2020 means no turning back
It would be difficult enough if the issues stopped there, but they don't, because another problem has been building this whole time for the past several years. The bigger and more expensive a game is to make, the more developers are generally needed. Bringing in support studios, internal or external, is a common practice. As Call of Duty games have grown, more and more of Activision's internal teams have been taken off of other franchises to support the yearly behemoth, as well as updates for Warzone.
At a rate of one Call of Duty game per year with the addition of Warzone, Activision finds itself exhausting every option for internal support at an alarming rate, continuing to prop up Call of Duty at the expense of every other IP in its portfolio.

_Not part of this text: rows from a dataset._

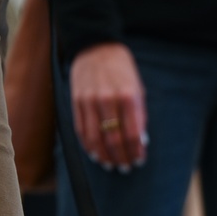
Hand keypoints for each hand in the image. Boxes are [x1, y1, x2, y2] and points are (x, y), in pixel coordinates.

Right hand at [69, 42, 147, 170]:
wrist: (96, 48)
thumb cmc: (122, 72)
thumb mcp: (138, 90)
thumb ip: (139, 116)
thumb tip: (140, 143)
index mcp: (128, 97)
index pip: (132, 134)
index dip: (136, 151)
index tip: (139, 161)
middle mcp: (108, 100)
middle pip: (114, 139)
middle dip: (121, 157)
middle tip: (125, 167)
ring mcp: (89, 101)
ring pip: (95, 139)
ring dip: (104, 156)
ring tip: (111, 165)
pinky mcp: (76, 102)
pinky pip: (81, 130)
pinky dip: (88, 146)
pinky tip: (95, 154)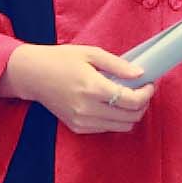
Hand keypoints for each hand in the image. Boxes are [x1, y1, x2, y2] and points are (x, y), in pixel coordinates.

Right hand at [1, 40, 157, 135]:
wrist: (32, 75)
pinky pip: (107, 129)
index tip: (149, 84)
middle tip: (142, 90)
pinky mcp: (78, 127)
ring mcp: (82, 121)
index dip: (146, 94)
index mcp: (93, 88)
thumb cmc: (61, 60)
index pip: (131, 101)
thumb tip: (140, 74)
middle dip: (143, 104)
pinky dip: (116, 119)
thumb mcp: (91, 53)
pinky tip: (112, 104)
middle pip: (131, 117)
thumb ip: (118, 65)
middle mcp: (88, 109)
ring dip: (131, 114)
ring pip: (122, 127)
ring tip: (129, 97)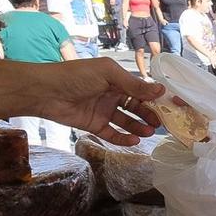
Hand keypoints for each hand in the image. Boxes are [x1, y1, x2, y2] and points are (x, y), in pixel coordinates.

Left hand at [27, 60, 161, 144]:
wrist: (46, 91)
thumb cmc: (77, 76)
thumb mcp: (108, 74)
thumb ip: (134, 85)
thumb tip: (160, 90)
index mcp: (116, 78)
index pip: (140, 89)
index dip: (153, 98)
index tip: (169, 106)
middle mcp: (111, 94)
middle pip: (135, 106)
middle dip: (149, 115)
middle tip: (161, 123)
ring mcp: (103, 110)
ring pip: (126, 121)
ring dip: (138, 127)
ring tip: (149, 133)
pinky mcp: (94, 125)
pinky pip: (112, 133)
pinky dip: (123, 138)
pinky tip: (134, 140)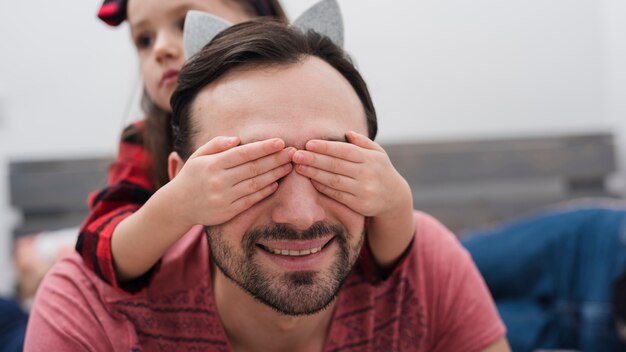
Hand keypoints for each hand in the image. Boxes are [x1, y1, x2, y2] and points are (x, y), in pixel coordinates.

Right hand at [170, 136, 294, 226]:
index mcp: (212, 164)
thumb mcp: (198, 155)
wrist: (178, 205)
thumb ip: (217, 144)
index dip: (263, 148)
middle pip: (253, 168)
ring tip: (289, 166)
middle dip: (276, 159)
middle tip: (293, 152)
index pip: (243, 154)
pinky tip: (276, 183)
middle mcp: (219, 181)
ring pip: (255, 184)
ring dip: (275, 174)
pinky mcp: (228, 212)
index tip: (281, 142)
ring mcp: (224, 198)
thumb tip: (238, 139)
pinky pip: (250, 200)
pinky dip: (265, 191)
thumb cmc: (192, 175)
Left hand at [292, 131, 409, 216]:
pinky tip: (311, 180)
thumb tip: (347, 133)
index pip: (345, 151)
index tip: (308, 143)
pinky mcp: (359, 205)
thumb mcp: (378, 153)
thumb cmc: (381, 170)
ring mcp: (363, 190)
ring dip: (314, 173)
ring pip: (334, 181)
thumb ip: (363, 142)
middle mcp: (367, 174)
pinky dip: (323, 187)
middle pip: (336, 165)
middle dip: (314, 159)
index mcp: (371, 158)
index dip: (326, 147)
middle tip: (296, 154)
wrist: (395, 198)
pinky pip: (337, 195)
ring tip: (299, 167)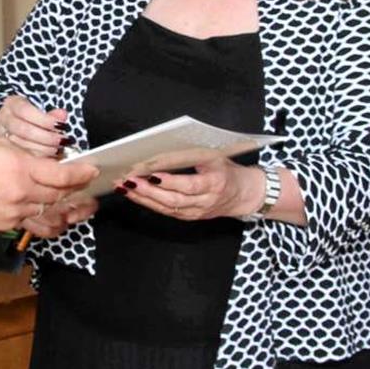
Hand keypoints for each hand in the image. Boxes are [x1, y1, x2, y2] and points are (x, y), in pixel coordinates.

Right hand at [0, 95, 69, 156]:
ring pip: (19, 145)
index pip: (25, 110)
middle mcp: (2, 118)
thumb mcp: (37, 112)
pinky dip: (34, 159)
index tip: (61, 126)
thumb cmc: (26, 119)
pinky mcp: (0, 150)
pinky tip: (46, 160)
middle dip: (46, 137)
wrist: (6, 128)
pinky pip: (18, 156)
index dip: (44, 119)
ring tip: (57, 151)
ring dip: (42, 149)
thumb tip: (63, 115)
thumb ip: (50, 115)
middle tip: (62, 142)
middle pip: (23, 129)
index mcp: (12, 104)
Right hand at [0, 138, 97, 231]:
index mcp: (21, 167)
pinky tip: (61, 220)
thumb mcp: (0, 145)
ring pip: (52, 213)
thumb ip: (28, 152)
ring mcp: (16, 212)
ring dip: (71, 209)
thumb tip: (51, 156)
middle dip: (78, 189)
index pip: (62, 174)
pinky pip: (37, 226)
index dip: (81, 173)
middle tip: (88, 184)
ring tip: (85, 206)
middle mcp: (22, 192)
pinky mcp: (8, 225)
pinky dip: (52, 223)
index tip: (92, 169)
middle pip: (60, 194)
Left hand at [121, 157, 264, 220]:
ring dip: (143, 198)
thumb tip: (163, 151)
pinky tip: (135, 195)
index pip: (189, 185)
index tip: (152, 174)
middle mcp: (205, 201)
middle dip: (148, 191)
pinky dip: (149, 204)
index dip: (170, 182)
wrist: (244, 194)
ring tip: (125, 188)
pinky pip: (167, 212)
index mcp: (214, 183)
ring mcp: (197, 212)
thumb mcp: (215, 158)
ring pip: (167, 208)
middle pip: (173, 200)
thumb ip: (192, 156)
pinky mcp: (190, 217)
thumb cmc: (227, 171)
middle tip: (129, 180)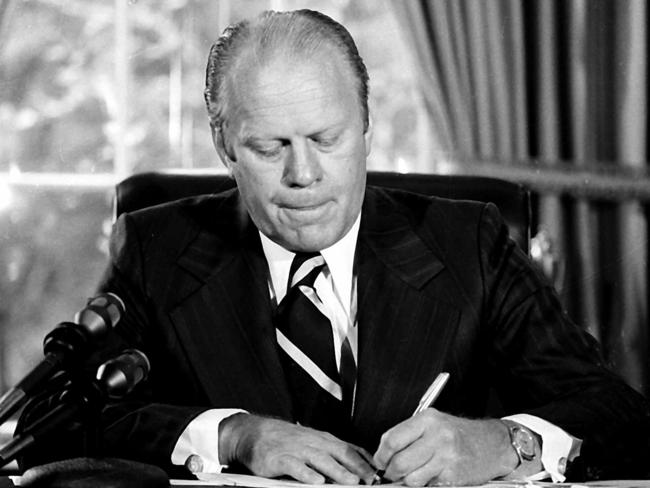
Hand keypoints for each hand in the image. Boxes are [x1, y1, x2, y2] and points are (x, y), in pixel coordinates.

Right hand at [219, 413, 375, 483]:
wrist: (256, 433)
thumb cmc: (288, 441)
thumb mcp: (314, 443)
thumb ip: (334, 453)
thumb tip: (362, 464)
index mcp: (323, 439)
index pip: (349, 448)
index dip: (365, 461)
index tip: (379, 474)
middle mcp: (313, 442)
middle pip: (339, 453)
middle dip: (357, 467)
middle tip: (371, 479)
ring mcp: (297, 450)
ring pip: (321, 459)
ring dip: (338, 470)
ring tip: (351, 481)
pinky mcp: (280, 459)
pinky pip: (295, 466)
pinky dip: (306, 473)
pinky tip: (316, 480)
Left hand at [373, 409, 521, 485]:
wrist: (493, 444)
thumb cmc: (460, 434)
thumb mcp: (433, 424)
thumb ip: (409, 435)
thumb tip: (385, 454)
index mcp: (427, 420)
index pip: (392, 439)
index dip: (381, 455)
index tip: (380, 461)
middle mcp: (436, 436)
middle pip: (399, 462)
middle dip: (391, 472)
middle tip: (392, 473)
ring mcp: (446, 457)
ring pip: (412, 478)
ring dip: (409, 481)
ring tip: (416, 473)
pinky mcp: (453, 475)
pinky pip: (428, 485)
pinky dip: (426, 484)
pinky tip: (433, 475)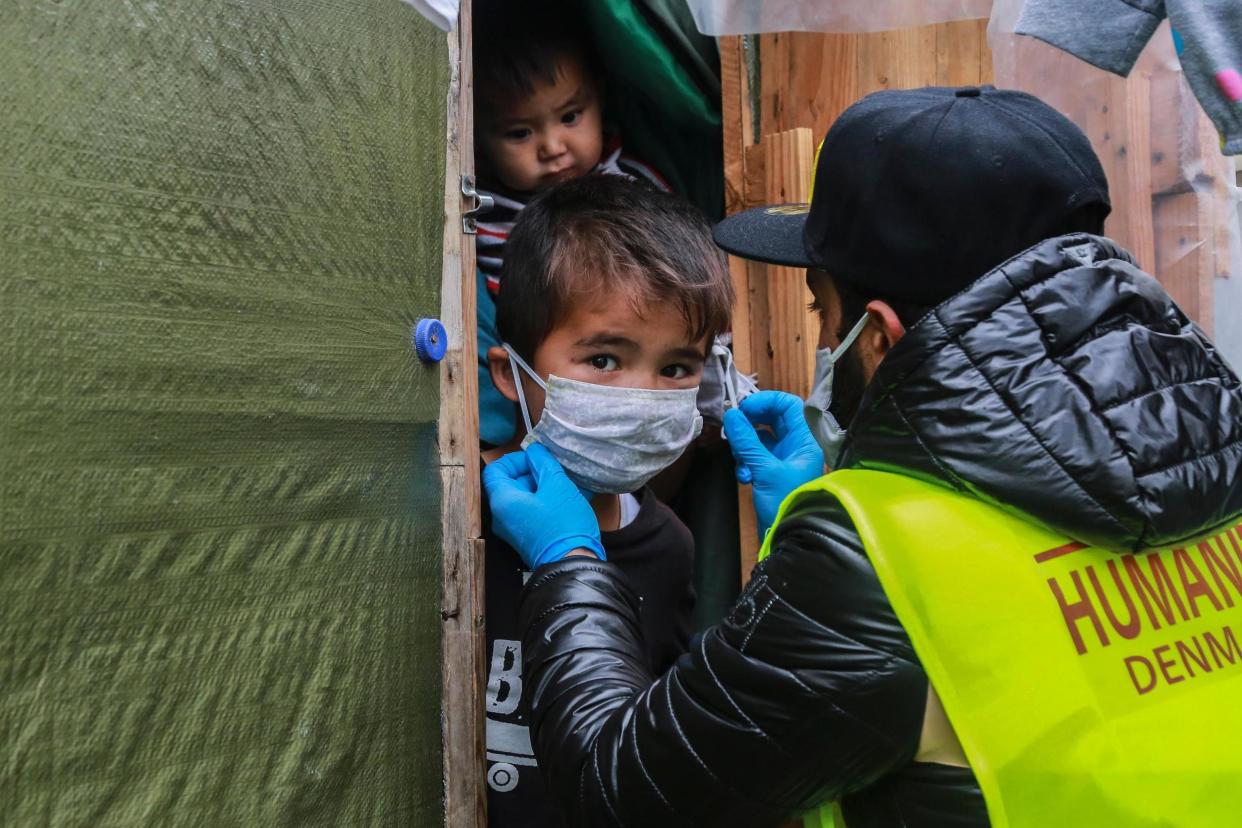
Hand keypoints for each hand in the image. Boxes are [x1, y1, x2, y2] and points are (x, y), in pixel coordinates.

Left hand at [482, 442, 605, 568]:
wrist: (574, 565)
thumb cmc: (564, 524)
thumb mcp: (557, 484)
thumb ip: (543, 462)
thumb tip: (534, 451)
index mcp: (503, 501)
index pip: (495, 470)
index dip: (515, 459)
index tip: (537, 458)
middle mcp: (502, 517)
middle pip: (510, 484)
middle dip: (533, 472)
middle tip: (555, 469)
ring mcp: (513, 530)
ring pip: (523, 498)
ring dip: (542, 486)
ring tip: (565, 483)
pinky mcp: (526, 538)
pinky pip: (530, 512)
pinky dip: (545, 501)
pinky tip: (566, 498)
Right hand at [723, 390, 824, 538]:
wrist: (789, 539)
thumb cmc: (786, 504)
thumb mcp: (765, 470)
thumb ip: (747, 441)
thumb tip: (731, 415)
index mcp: (805, 441)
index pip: (789, 405)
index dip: (765, 401)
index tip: (743, 408)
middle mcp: (797, 446)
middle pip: (772, 419)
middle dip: (750, 425)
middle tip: (734, 430)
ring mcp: (784, 459)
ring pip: (760, 437)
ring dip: (745, 446)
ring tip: (741, 462)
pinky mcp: (772, 472)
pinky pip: (755, 455)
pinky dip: (746, 463)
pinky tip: (744, 478)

High Moon Studios, developer of licensed Transformers games, is moved to support on Warzone and other Call of Duty games. Remaster expert team Vicarious Visions is moved into Blizzard Entertainment. The team is now separated from Activision projects, instead aiding the work on Diablo 2: Resurrected. Toys for Bob, developer of the Skylanders games, as well as the Spyro Reignited Trilogy, is also moved into support, working on Warzone and Call of Duty: Vanguard.
The result: Activision is now a publisher dedicated to a single franchise. Every internal team left is on Call of Duty. Every single card that can be played to keep the juggernaut going has been played.
What happens next?
The end result of all this is that, more so than ever before, Call of Duty simply isn't allowed to breathe in the same vein as other franchises. There isn't room for innovation if there isn't a clear three-year cycle, and it's not clear when or if that three-year cycle will ever return.
Infinity Ward is the only Activision studio not working on Call of Duty: Vanguard and is widely reported to be working on Modern Warfare 2 for 2022. If so, Infinity Ward's had a full three years to work on this game, but not other studio has, throwing whatever game is scheduled for 2023 (and beyond) into question.
While a Call of Duty game used to be a yearly event, it's now that and more. A more casual player who used to get their enjoyment from a new Call of Duty's multiplayer every year can now simply enjoy Warzone, with changes and updates added on a regular basis.
Call of Duty: Vanguard is currently set to launch on Nov. 5, 2021. In our preview of Call of Duty: Vanguard's multiplayer, we found it to be a mixed bag, with the multiplayer introducing a couple of new ideas but for the most part relying on the tried and true formula.
Compounding this, Activision Blizzard is facing a lawsuit alleging the company has allowed a systemic sexist workplace environment to develop. While not directly affecting the development of any games, a lot of players who are potentially iffy on picking up a new Call of Duty may be keeping this news in mind. This is especially true in a year with two other major shooters launching: Xbox Game Studios' Halo Infinite and Electronic Arts' Battlefield 2042.
With all of that said: Are people tired of Call of Duty? Yes, many are. But many aren't, and will continue to buy it, especially if they're interested in the singleplayer campaign being offered. It's beyond extremely unlikely that Call of Duty: Vanguard won't sell well, but even fans interested in this year's outing should bear in mind the things facing the franchise moving forward.
Generally speaking, I like Call of Duty games. I enjoy the casual, laid-back multiplayer environment and the straightforward nature of the campaigns. Part of enjoying Call of Duty games is wanting the franchise to continue in a healthy fashion. The people who make Call of Duty are passionate about what they do. I hope Activision gives the teams not only the resources but, moving forward, the time needed to continue making these games.